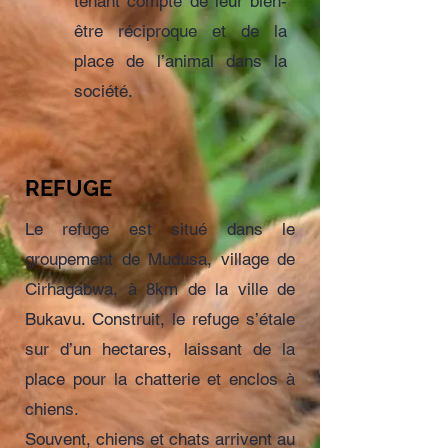
tenant compte de leur bien-
être réciproque et de la
place de l’animal dans la
société.
REFUGE
Le refuge est situé dans le
groupement de Mudusa, village de
Cirhagabwa, à 8km de la ville de
Bukavu. Construit, le refuge s’étale
sur d’un hectares, laissant de la
place pour la chatterie et enclos à
chiens.
Souvent, chiens et chats arrivent au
········
#### [PROBLEM TO WORK ON]
Format all the text lines in the records as a numbered list, leaving out blank lines and the pictures.

#### [RESULT BELOW]
1. tenant compte de leur bien-
2. être réciproque et de la
3. place de l’animal dans la
4. société.
5. REFUGE
6. Le refuge est situé dans le
7. groupement de Mudusa, village de
8. Cirhagabwa, à 8km de la ville de
9. Bukavu. Construit, le refuge s’étale
10. sur d’un hectares, laissant de la
11. place pour la chatterie et enclos à
12. chiens.
13. Souvent, chiens et chats arrivent au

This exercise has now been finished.